| Task brief |
Search the data for the word "round" and copy each line that has it.

Stored data entries
+ + +

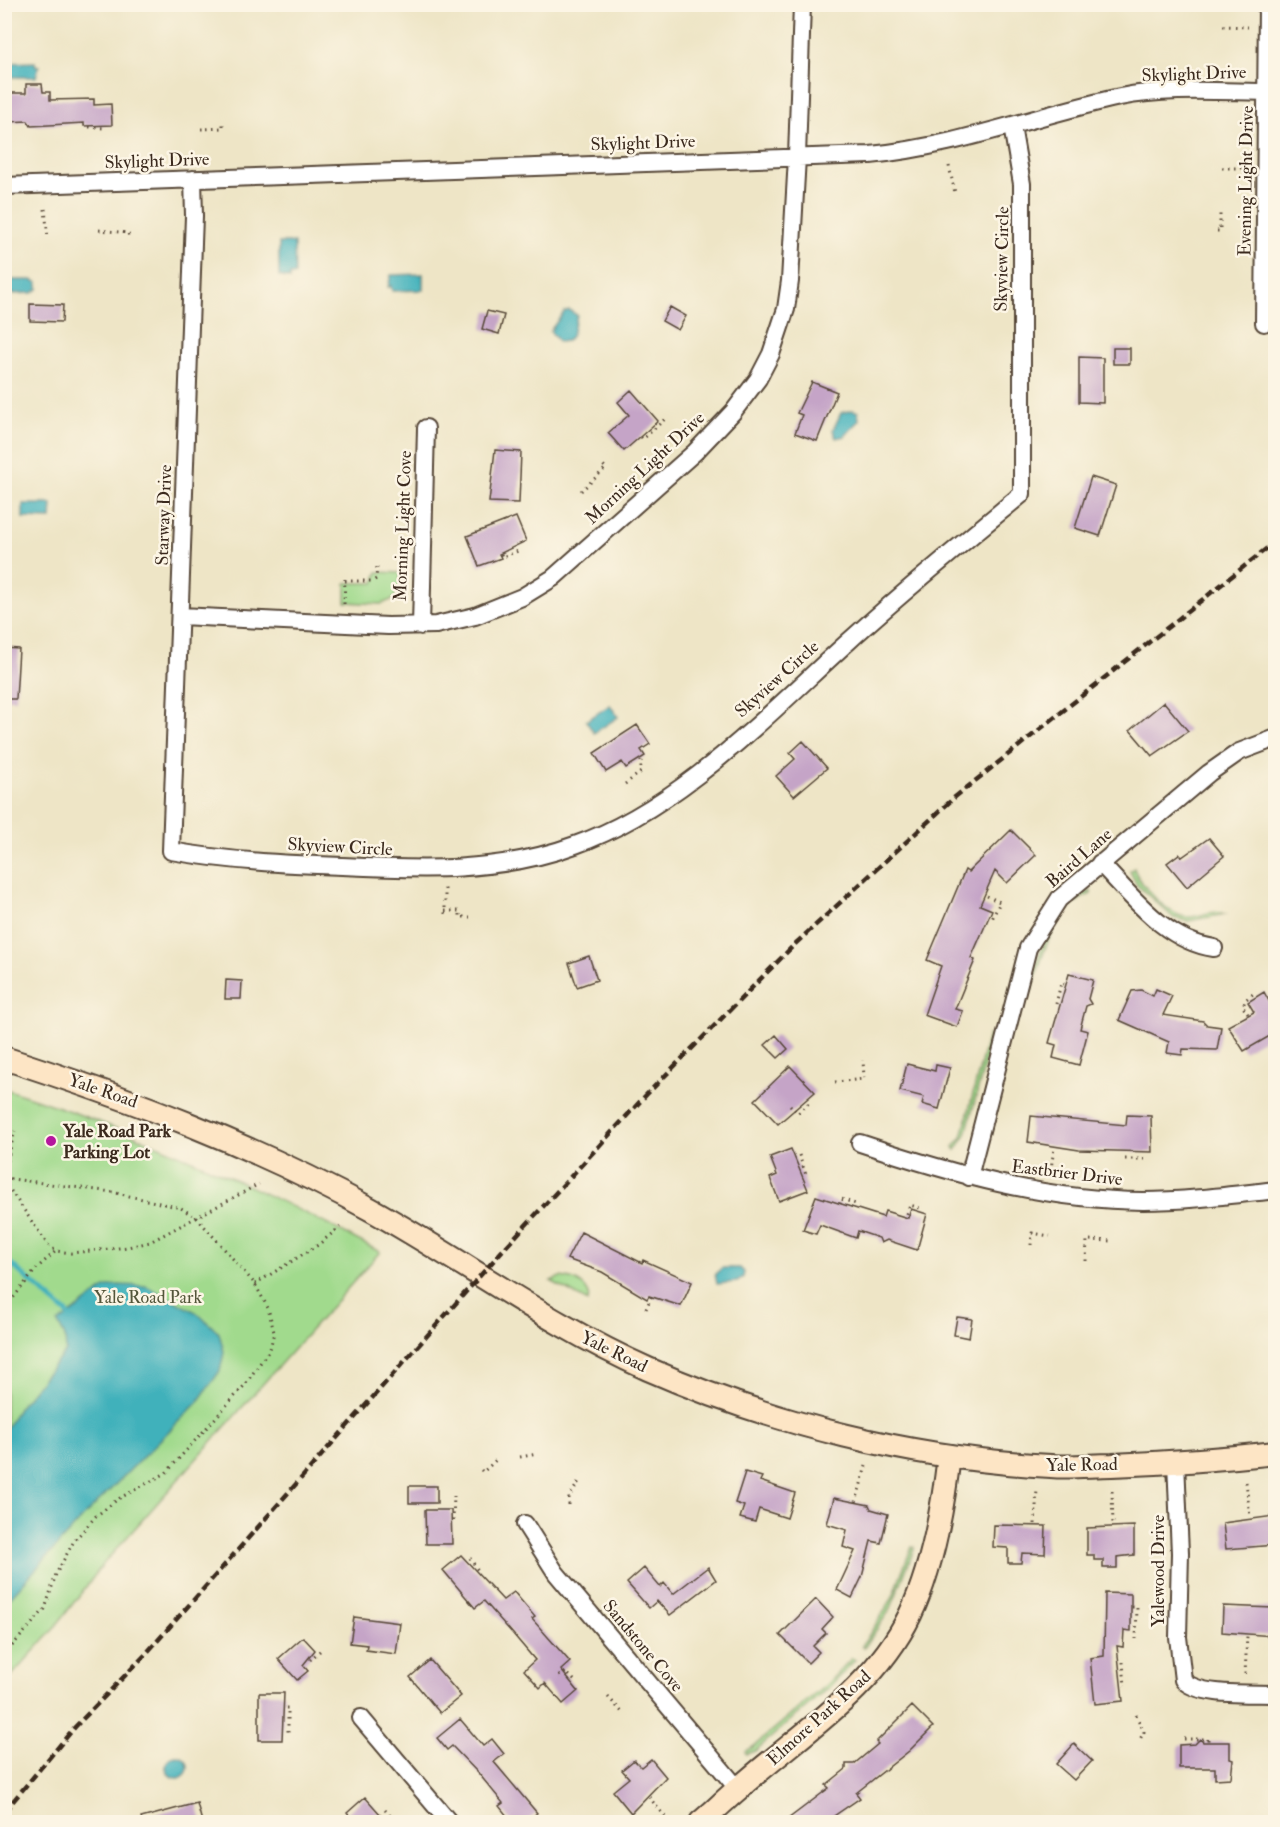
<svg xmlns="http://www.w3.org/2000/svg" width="1280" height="1827" font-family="'IM FELL Double Pica',serif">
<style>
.green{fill:#a1da8d;stroke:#6e8256;stroke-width:1.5}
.water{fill:#41b1bb;stroke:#3e6e6c;stroke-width:1.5}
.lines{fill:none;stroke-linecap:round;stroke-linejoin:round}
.stream{stroke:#41b1bb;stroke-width:5}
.building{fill:#c5a4c7}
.street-casing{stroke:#564637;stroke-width:20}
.secondary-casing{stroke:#564637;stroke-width:26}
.path{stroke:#564637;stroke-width:3;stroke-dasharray:1.5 4.5;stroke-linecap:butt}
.street{stroke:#fff;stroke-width:16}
.secondary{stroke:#fde5c5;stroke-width:22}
.rail{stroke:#3b2a1e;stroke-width:4.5;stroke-dasharray:9 4.5;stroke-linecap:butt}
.poi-dot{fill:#b5179e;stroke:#fcf5e5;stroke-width:2}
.labels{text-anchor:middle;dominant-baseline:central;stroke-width:5;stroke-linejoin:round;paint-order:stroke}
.street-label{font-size:18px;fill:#3b2a1e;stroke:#fcf5e5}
.poi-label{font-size:18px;font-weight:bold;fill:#3b2a1e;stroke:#fcf5e5;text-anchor:start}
.park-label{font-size:18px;fill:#54563a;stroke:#fcf5e5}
</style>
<rect width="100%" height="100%" fill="#fcf5e5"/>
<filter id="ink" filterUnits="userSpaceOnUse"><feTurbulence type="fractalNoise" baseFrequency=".0167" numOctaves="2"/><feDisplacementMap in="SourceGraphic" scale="12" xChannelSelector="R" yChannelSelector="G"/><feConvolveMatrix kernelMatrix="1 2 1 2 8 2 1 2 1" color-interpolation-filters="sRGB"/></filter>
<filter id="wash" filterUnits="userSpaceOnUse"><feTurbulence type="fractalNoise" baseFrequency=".008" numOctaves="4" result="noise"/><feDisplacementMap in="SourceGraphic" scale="24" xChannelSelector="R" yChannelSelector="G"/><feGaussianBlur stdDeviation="1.35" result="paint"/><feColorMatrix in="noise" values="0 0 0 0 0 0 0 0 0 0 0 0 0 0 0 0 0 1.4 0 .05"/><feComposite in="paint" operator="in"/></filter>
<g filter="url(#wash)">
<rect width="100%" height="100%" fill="#eee5c6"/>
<!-- green -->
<path class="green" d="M378,572L401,573L400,586L394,599L381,604L346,602V583H374Z
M1134,868C1138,884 1171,918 1188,917C1201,917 1210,909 1225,914L1188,921L1174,918L1137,885L1130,871Z
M1091,891V894C1054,907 1041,958 1032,990L1030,989C1037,957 1054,900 1091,891Z
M988,1035L992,1036L966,1134L956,1150L954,1147L962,1137Z
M5,1089C135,1130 259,1187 380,1252L105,1562L52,1631L5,1683Z
M560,1277C572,1278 584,1283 589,1294L588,1302L551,1281Z
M912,1546L915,1547L891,1608L864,1648L862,1646L892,1599Z
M852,1658L855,1660L828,1688L755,1751L746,1754L745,1751L753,1747L827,1684Z"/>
<!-- water -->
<path class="water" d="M35,62L36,66H39L36,77H7L6,63Z
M279,243H294L295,275H290V279L279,276Z
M423,274V290L392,291L391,286L388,287L391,275Z
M10,280H32L38,283V289L32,293L11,294L7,284Z
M569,310L577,315L572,335L567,341L559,342L550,331L564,312Z
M853,410L858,412L859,420L845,436L836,438L833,430L841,413Z
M23,504H52L51,519L23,518Z
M610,705L618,717L594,733L586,721Z
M722,1268H740L744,1272L743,1278L737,1282L717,1284L715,1274Z
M115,1285L146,1286L196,1312L219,1333L224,1352L220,1371L197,1403L85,1515L5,1603V1430L19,1407L66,1351L65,1337L58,1323L105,1288Z
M166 1767a11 11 0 1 1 22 0a11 11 0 1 1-22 0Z"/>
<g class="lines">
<!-- stream -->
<path class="stream" d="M4,1258L69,1315"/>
</g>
<g id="blocks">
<!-- building -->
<path class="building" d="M26,84H42L43,92H50V100L94,99V105L111,104L112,125L84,126V123L31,126L28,121L7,122L6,93H26Z
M30,304L63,305L62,322L30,321Z
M670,307L686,316L678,330L662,321Z
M487,311L504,315L499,334L482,329Z
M1113,348H1130V364H1113Z
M1079,357L1103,358V403L1079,402Z
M812,382L837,392L817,441L795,433L802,415L797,413Z
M631,390L658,421L624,451L608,433L629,415L618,402Z
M495,450L521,452L519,503L489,502Z
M1091,477L1116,485L1100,536L1075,528Z
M516,517L526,541L499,554L501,558L479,566L467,536Z
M4,648L19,649L16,699H4Z
M1164,702L1188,731L1152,756L1130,730Z
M637,725L650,744L641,750L645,756L626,768L622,762L606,772L594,753Z
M803,741L827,768L794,796L776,776L795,759L790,753Z
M1011,830L1036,855L1007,883L995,871L980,905L992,910L971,958L975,960L955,1009L963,1011L957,1027L924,1015L941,966L927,960L965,870L968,872Z
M1209,838L1224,856L1187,887L1167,863L1179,854L1182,857Z
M589,956L597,980L577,987L569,963Z
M1069,974L1093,980L1088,999L1091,1004L1086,1006L1080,1029L1088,1031L1079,1065L1053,1058L1056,1045L1049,1043Z
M226,980L242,981L241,999H225Z
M1156,989L1172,996L1163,1015L1203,1021L1207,1025L1221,1027L1217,1050L1183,1049L1182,1055L1167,1053L1169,1042L1119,1020L1132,991L1141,990L1153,996Z
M1264,992L1275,1012V1033L1244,1051L1228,1026L1254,1012L1248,1002Z
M776,1035L788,1049L778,1058L765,1045Z
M907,1064L935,1071L936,1065L950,1068L939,1109L922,1104L924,1097L900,1091Z
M790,1066L815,1092L778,1124L755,1100Z
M1127,1115L1151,1116L1152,1152L1079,1150L1028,1142L1031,1116L1126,1125Z
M791,1149L808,1190L779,1201L770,1178L777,1175L770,1157Z
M816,1196L883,1217L885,1211L908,1218L911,1209L927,1214L917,1250L887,1240L881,1243L879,1238L858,1231L856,1238L820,1225L816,1234L803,1230Z
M581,1232L642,1263L643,1260L692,1282L681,1306L649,1296L647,1299L602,1272L567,1259Z
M957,1317L972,1319L969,1338L954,1335Z
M745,1472L762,1477L760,1481L795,1493L787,1518L759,1509L755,1522L740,1518L744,1506L735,1503Z
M409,1486H437V1503H409Z
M834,1498L869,1505L871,1509L888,1514L881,1543L871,1541L862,1577L852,1598L837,1590L855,1551L843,1547L847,1530L827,1524Z
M425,1510H451L452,1544H426Z
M1274,1516L1275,1545L1226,1549L1223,1523Z
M994,1525L1046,1526L1045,1554L1022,1553L1021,1563H1008V1548L993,1547Z
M1134,1526V1555L1117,1557V1568H1103V1560H1094V1555H1087V1528Z
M461,1555L503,1600L514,1592L535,1617L532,1619L570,1662L561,1670L578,1691L563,1704L545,1683L540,1688L524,1670L535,1660L513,1634L484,1601L475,1608L443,1570Z
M708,1567L716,1580L670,1615L657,1601L649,1608L627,1583L644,1568L660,1587L664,1583L673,1594Z
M1105,1593L1131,1594V1631L1124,1630L1123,1647L1117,1646L1123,1701L1095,1704L1090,1658L1104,1656Z
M816,1599L833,1617L822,1629L826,1633L813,1646L819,1652L808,1663L780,1635Z
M1223,1606L1274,1608L1273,1636L1222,1632Z
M354,1617L400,1623L396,1654L366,1650L367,1645L350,1643Z
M303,1637L315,1650L303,1665L308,1671L297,1680L278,1659Z
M430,1660L461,1696L440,1713L410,1677Z
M259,1693H284L282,1740H259Z
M912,1706L933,1727L909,1751L856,1793L860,1798L825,1822H784L829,1788L826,1785L846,1769V1764H854L878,1744L876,1742Z
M460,1719L483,1746L492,1739L504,1754L494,1762L537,1813L526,1822H512L499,1806L503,1803L479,1774L452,1746L447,1750L437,1738Z
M1200,1739L1203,1742H1230V1759L1233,1760L1231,1778L1215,1779V1768H1179V1745L1195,1744Z
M1074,1744L1092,1761L1074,1780L1056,1764Z
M651,1759L666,1777L631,1813L613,1791L629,1778L622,1770L634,1760L641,1767Z
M365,1797L381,1815L386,1822H355L347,1813Z
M197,1803L202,1822H142L141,1818Z"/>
</g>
</g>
<g filter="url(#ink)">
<use href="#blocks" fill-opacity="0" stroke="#564637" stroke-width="1.5"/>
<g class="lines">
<defs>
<path id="street" d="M193,179L194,216L171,851C228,861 284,864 342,866C422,870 499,873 575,845C679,809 769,713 849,641C905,590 964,542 1022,494V184L1012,126
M4,186L870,155C956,147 1036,115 1120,97C1171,87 1224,92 1276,92
M1264,323L1267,4
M180,616L388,626L436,625L475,616L522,597L553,578L695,452L733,412L758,379L771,354L786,309L790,281L797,157L802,4
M421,626L426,428
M1100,863C1133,897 1165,941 1214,948
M860,1143C953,1174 1044,1200 1143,1201C1187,1201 1231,1195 1276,1190
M969,1177L1028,948L1059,899L1209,773L1239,752L1276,738
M1176,1462L1180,1553L1178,1637L1183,1680C1199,1697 1252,1693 1276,1694
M525,1524L556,1573L738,1789
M361,1718L449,1822"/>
<path id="secondary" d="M4,1058C131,1099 253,1145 370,1209C464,1261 549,1325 648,1369C774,1424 913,1459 1051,1466C1071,1468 1092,1465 1112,1465C1167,1463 1221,1459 1276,1453
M701,1822C713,1812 725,1800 738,1789C798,1735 873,1691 910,1615C932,1569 943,1507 949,1456"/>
</defs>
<!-- street casing -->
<use href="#street" class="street-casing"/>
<!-- secondary casing -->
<use href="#secondary" class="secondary-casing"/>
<!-- path -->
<path class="path" d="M1223,26L1248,27
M89,127L103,128
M201,129L223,128V123
M949,166L955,193
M1222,168H1247
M45,209L48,238
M99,230L128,233L129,237
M1217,231H1220V212
M641,437L643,439L665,419
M581,491L606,468L603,465
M501,554L502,557L521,550
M345,581H373L376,579L377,566
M344,604L345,579
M625,784L641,772V760
M987,896L1000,902L992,919
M445,911H460V917H470
M445,914V887
M1056,1004L1061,983L1064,984
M1248,1014L1243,1007L1245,1000L1253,994
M835,1082L864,1079L863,1060
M790,1105L798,1113L811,1101
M799,1155L806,1175L804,1176
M1125,1159H1144
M4,1172L15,1131
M1050,1176L1054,1148
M4,1178L112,1192L181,1208L197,1218L255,1284L268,1308L274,1332L270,1349L244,1386L166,1473L118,1499L96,1516L74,1541L56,1574L45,1609L4,1655
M4,1181L48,1245L56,1251L71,1253L128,1247L150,1242L259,1184
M840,1204L841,1199L859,1205
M907,1214L910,1205L920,1208
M1031,1245L1032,1233L1050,1236
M1086,1261L1087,1240L1112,1241
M255,1284L318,1245L340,1227
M4,1304L10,1302L37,1268L56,1251
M646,1309L652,1295
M520,1457L537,1454
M481,1470L483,1472L496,1460
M1246,1482L1250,1517
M1112,1491L1113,1525
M856,1502L866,1466
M569,1505V1497L580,1480
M453,1521L454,1496
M1035,1524L1037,1489
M470,1558L479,1572
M1132,1607H1137L1136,1639
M310,1660L322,1649
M1123,1662L1125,1686
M1245,1674L1247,1636
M559,1676L566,1672L575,1681
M608,1697L622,1712
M286,1708H288V1732
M1136,1715L1144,1732L1139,1741
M1184,1739H1208V1743
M649,1797L666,1818
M385,1810L396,1822"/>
<!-- street -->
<use href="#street" class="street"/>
<!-- secondary -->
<use href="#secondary" class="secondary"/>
<!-- rail -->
<path class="rail" d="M4,1812L75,1727L144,1656L502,1251L647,1094L795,944L955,797L1276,541"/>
</g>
</g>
<!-- markers -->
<circle class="poi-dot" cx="51" cy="1141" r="6"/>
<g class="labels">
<!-- street labels -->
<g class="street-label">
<text transform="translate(1194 74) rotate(-2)">Skylight Drive</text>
<text transform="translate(643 143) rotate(-2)">Skylight Drive</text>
<text transform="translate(157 161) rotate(-2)">Skylight Drive</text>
<text transform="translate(1246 181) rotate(-89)">Evening Light Drive</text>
<text transform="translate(1002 259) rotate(-89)">Skyview Circle</text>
<text transform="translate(645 468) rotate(-43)">Morning Light Drive</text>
<text transform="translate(164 515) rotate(-88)">Starway Drive</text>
<text transform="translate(403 526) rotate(-88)">Morning Light Cove</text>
<text transform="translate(777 679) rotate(-42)">Skyview Circle</text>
<text transform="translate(340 847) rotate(3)">Skyview Circle</text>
<text transform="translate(1079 858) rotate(-41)">Baird Lane</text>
<text transform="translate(103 1091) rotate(19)">Yale Road</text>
<text transform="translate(1067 1173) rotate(7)">Eastbrier Drive</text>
<text transform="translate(614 1352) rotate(26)">Yale Road</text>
<text transform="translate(1082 1465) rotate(-1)">Yale Road</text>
<text transform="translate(1158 1571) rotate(-90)">Yalewood Drive</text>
<text transform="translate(643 1646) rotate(50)">Sandstone Cove</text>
<text transform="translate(819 1718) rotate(-42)">Elmore Park Road</text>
</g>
<!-- poi labels -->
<g class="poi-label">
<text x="63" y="1131">Yale Road Park<tspan x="63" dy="21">Parking Lot</tspan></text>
</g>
<!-- park labels -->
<g class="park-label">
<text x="148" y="1297">Yale Road Park</text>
</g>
</g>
<!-- margin -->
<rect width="1280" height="1827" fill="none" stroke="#fcf5e5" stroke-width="24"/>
</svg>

+ + +

| Problem solution |
.lines{fill:none;stroke-linecap:round;stroke-linejoin:round}
.labels{text-anchor:middle;dominant-baseline:central;stroke-width:5;stroke-linejoin:round;paint-order:stroke}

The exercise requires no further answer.